Quite often, I get on my pedestal and say my thing when it comes to these overscheduled children and other times, I just look over at my happy children and realize that one activity (yes, locally) is just enough for them and for me as well. For those times, I get on my pedestal and open my big mouth, these are the responses I get back from the parents of these overscheduled children. “But Tammy loves taking ballet, soccer and volunteering with me at the center.” Tammy may love taking ballet, soccer and volunteering but there is a limit to that enjoyment.

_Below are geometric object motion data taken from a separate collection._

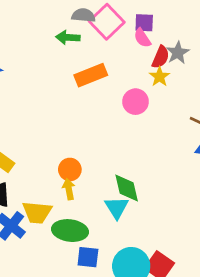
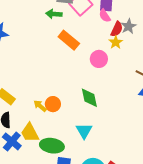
orange rectangle: (91, 75) -> (69, 40), turned 60
green diamond: (127, 188) -> (89, 98), moved
yellow arrow: (69, 189) -> (40, 106), moved, turned -40
yellow trapezoid: (37, 212) -> (30, 133), turned 55

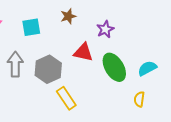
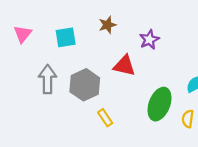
green ellipse: (114, 67) -> (159, 104), moved, turned 52
yellow rectangle: (66, 98) -> (105, 118), size x0.7

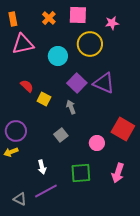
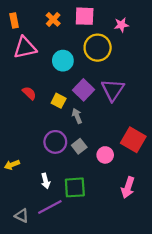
purple triangle: (104, 83) -> (113, 90), turned 40
yellow square: (44, 99) -> (59, 101), moved
purple circle: (16, 131) -> (55, 142), moved
gray square: (61, 135) -> (79, 146), moved
green square: (81, 173) -> (75, 187), moved

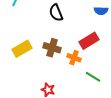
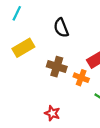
yellow rectangle: (22, 49) -> (23, 48), moved

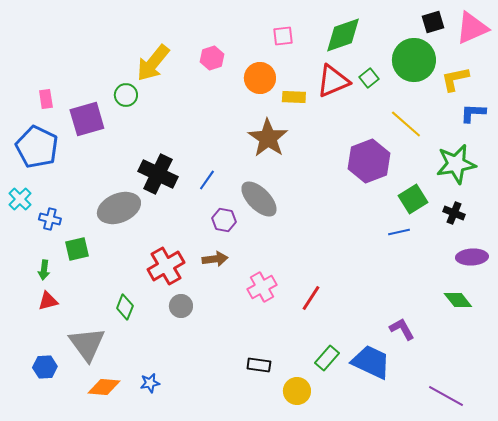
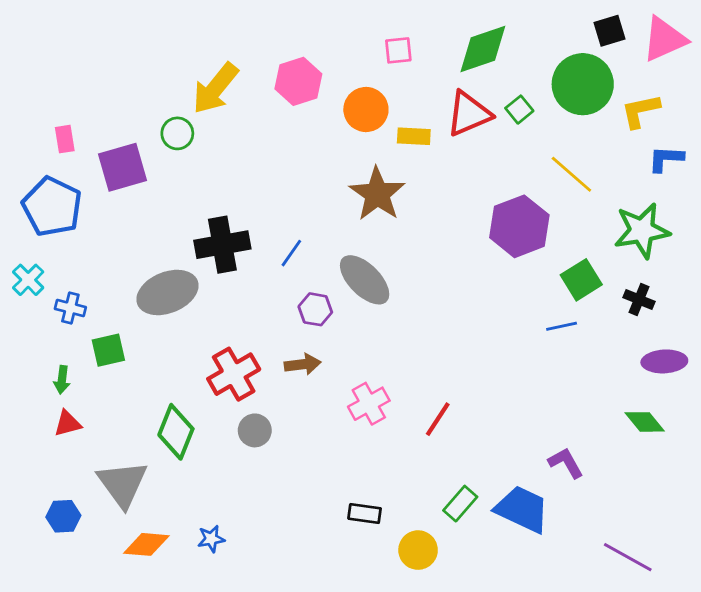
pink hexagon: (212, 58) -> (298, 81), size x1.4
black cross: (158, 174) -> (222, 245), turned -36
green diamond: (125, 307) -> (176, 432), size x1.5

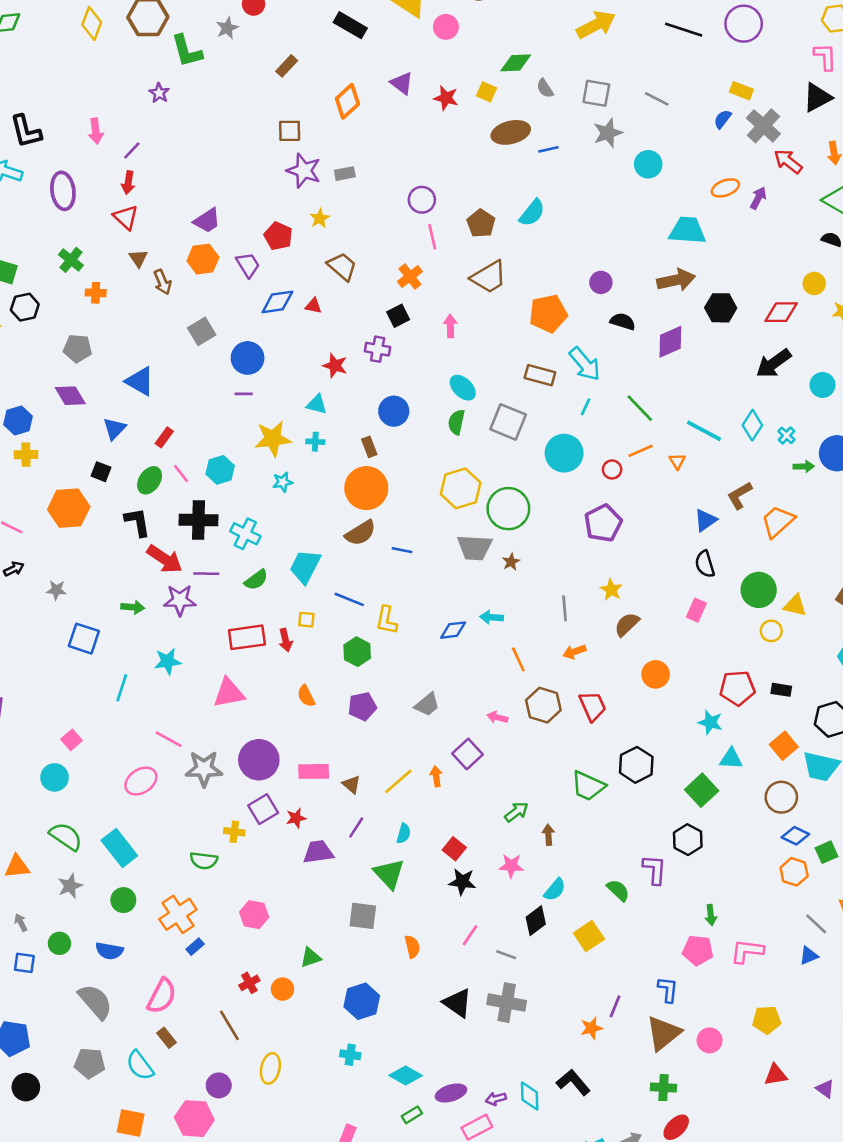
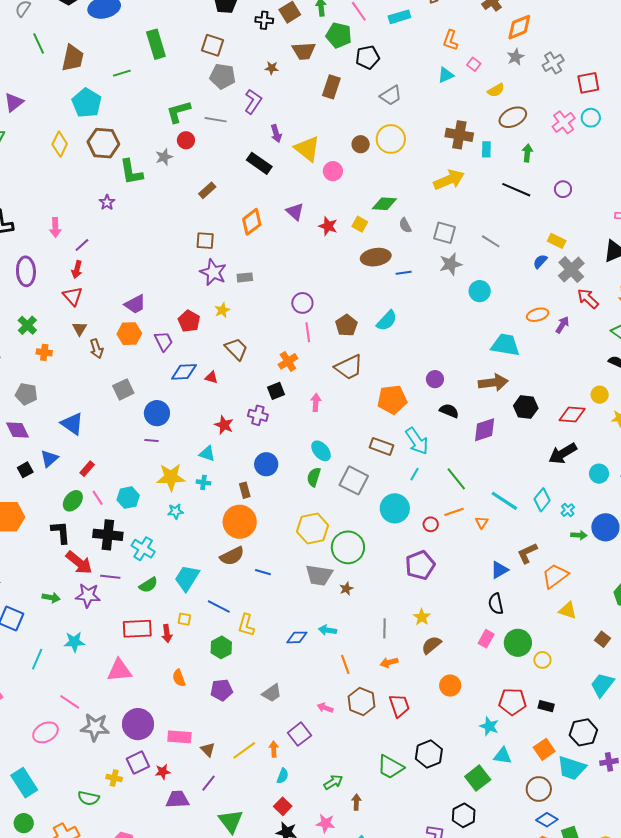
purple circle: (744, 24) -> (563, 189), size x0.6
black square: (101, 472) -> (25, 470), moved, turned 35
green circle: (759, 590) -> (518, 643), moved
yellow triangle: (795, 605) -> (568, 610), moved
cyan semicircle: (404, 834) -> (283, 776), moved

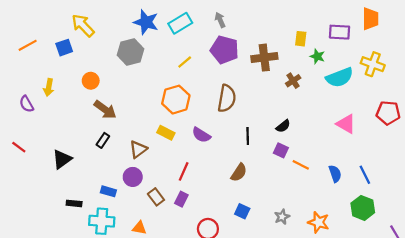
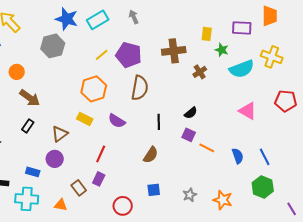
purple pentagon: (224, 50) -> (129, 55), moved
brown rectangle: (156, 197) -> (79, 188), moved
blue square: (242, 211) -> (154, 190), turned -32

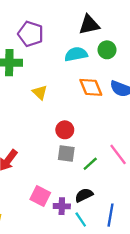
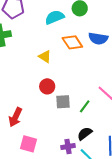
yellow triangle: (40, 92) -> (45, 56), moved
red circle: (65, 130) -> (47, 86), moved
pink square: (40, 196) -> (28, 144), moved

Children are not adults and they should not be overworked or pushed beyond their limits. If they want to attend dance class twice a week and lounge around the house the rest of the week, let them! Someday, they will be adults and they won’t be children ever again. “I am giving my child opportunities I have never had!” While I do understand that many parents, me included, did not have all the opportunities that our children have these days, but it does not mean that they should be involved in more than they can handle. Children should be allowed to pick the activities that interest them and not necessarily what interests their parents. If Johnny wants to join computer club and Dad wants him to play football because Dad got injured in his senior year and did not get that football scholarship he really wanted – thus, not making it big like he wanted to – it doesn’t mean Johnny should be the one to fulfill that dream for him. “I am teaching my child responsibility.” You want to teach kids responsibility, have them help out at home.

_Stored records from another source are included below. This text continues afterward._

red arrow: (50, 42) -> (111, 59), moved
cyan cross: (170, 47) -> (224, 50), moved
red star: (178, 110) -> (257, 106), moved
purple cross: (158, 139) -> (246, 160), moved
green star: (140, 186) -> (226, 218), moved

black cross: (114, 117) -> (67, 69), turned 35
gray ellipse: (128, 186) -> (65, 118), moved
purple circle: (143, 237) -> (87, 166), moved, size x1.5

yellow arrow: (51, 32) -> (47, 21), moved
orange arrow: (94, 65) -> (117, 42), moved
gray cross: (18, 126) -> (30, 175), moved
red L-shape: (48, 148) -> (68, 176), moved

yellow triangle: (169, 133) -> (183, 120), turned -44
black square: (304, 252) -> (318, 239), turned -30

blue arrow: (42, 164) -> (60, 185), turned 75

After school clubs, sports and other activities should be something they enjoy and not something to teach responsibility. There are other ways to teach responsibility, i.e., having junior take out the garbage every morning before he heads out to school. “I am preparing my child for college.” This is one is one I can’t argue with, mainly because colleges today somehow expect our children to be workaholics. Colleges require them to have great resumes that include volunteer work, extracurricular activities, sports, etc. I am not quite sure what any of these things have to do with academics or the job market and I do feel that we should not pressure our children when it comes to what college they should get into.

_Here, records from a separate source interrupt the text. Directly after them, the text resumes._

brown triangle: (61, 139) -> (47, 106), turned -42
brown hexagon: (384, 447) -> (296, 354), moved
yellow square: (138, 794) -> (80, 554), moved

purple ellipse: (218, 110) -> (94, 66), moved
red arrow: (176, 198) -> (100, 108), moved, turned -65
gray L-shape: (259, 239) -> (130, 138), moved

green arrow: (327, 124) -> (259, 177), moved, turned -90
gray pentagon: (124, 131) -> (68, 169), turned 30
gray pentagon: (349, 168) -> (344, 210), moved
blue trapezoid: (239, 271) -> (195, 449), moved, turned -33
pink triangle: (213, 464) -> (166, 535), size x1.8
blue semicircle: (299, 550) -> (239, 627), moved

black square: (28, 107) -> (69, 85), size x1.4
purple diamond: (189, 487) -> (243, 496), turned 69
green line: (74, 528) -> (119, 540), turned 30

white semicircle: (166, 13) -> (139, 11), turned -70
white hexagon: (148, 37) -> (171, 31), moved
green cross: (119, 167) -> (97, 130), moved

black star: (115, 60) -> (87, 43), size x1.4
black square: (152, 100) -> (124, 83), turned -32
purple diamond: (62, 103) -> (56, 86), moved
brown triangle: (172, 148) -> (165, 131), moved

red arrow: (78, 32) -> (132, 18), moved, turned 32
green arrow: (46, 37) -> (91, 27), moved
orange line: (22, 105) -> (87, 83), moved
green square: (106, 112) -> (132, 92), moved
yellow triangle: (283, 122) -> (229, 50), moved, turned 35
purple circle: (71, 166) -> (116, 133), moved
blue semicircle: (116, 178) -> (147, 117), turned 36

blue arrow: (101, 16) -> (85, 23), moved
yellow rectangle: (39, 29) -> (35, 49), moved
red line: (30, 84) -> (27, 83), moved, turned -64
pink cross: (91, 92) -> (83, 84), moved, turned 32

If Tommy ends up attending Ohio State instead of Harvard USA or Cambridge, UK, who cares! When Tommy gets his first job in a law office, they won’t either. Tommy can worry about Jones Day London or Hong Kong when Tommy is 35, not 10 years of age. “If he/she keeps this up, it will land him/her in the big leagues/Julliard.” Good luck with that theory! Apparently, most parents believe that their child is the best baseball player/dancer/singer in the world. Dreams are good, but those dreams should be your child’s and not yours. In addition, forcing your child to be the best will only burn him or her down. So, for every parent out there who things that over scheduling their child is a good thing- THINK AGAIN!

While I am on my pedestal, here is a bit of advice:
• Don’t live your dreams through your children.
• Don’t push them beyond what they can do.
• Don’t make them believe that being a workaholic is a good thing.
• Most importantly, allow them to be children.

At the same time, I am not saying, allow them to sit around and do nothing. I am saying that kids should be outside playing or doing activities that they enjoy, but they should be doing these things for sheer pleasure and not because it makes mom or dad happy.